### What needs to be done
All of the entries below should be returned verbatim, apart from the pictures.

### Given entries
== Segment start ==
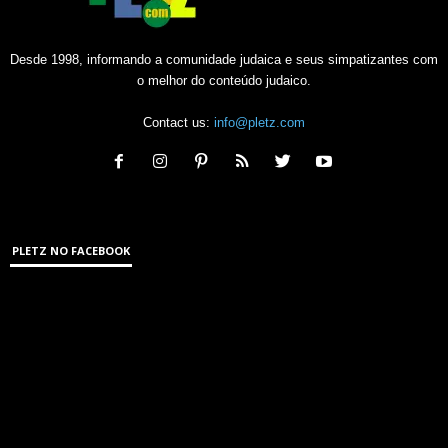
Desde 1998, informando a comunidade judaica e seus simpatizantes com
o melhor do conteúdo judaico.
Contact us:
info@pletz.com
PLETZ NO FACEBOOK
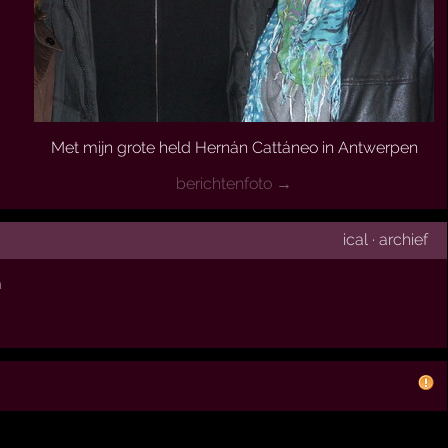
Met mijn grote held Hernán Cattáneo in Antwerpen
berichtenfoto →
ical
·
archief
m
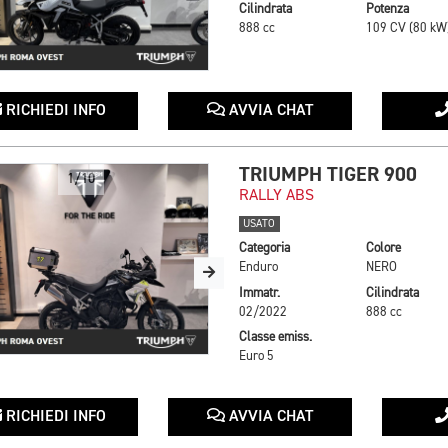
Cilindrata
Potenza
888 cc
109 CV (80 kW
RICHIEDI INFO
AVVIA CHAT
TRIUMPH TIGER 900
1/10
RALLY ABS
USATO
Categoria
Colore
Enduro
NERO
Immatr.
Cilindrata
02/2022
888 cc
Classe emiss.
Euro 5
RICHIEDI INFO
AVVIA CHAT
== Segment end ==
### Answer
Desde 1998, informando a comunidade judaica e seus simpatizantes com
o melhor do conteúdo judaico.
Contact us:
info@pletz.com
PLETZ NO FACEBOOK
Met mijn grote held Hernán Cattáneo in Antwerpen
berichtenfoto →
ical
·
archief
m
Cilindrata
Potenza
888 cc
109 CV (80 kW
RICHIEDI INFO
AVVIA CHAT
TRIUMPH TIGER 900
1/10
RALLY ABS
USATO
Categoria
Colore
Enduro
NERO
Immatr.
Cilindrata
02/2022
888 cc
Classe emiss.
Euro 5
RICHIEDI INFO
AVVIA CHAT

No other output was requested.